--- Input records ---

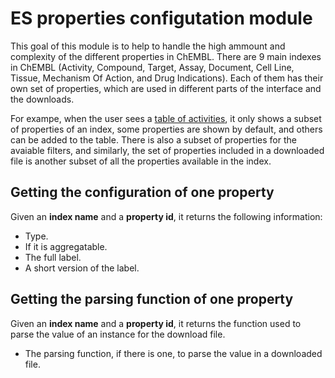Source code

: # ES properties configutation module

This goal of this module is to help to handle the high ammount and complexity of the different properties in ChEMBL. There are 9 main indexes in ChEMBL (Activity, Compound, Target, Assay, Document, Cell Line, Tissue, Mechanism Of Action, and Drug Indications). Each of them has their own set of properties, which are used in different parts of the interface and the downloads. 

For exampe, when the user sees a [table of activities](https://www.ebi.ac.uk/chembl/g/#browse/activities), it only shows a subset of properties of an index, some properties are shown by default, and others can be added to the table. There is also a subset of properties for the avaiable filters, and similarly, the set of properties included in a downloaded file is another subset of all the properties available in the index. 

## Getting the configuration of one property

Given an **index name** and a **property id**, it returns the following information:

- Type.
- If it is aggregatable.
- The full label.
- A short version of the label.

## Getting the parsing function of one property

Given an **index name** and a **property id**, it returns the function used to parse the value of an instance for the download file. 

- The parsing function, if there is one, to parse the value in a downloaded file.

---

-- Assignment --
Copy every line of the entries above in which "label" occurs.

-- Answer below --
- The full label.
- A short version of the label.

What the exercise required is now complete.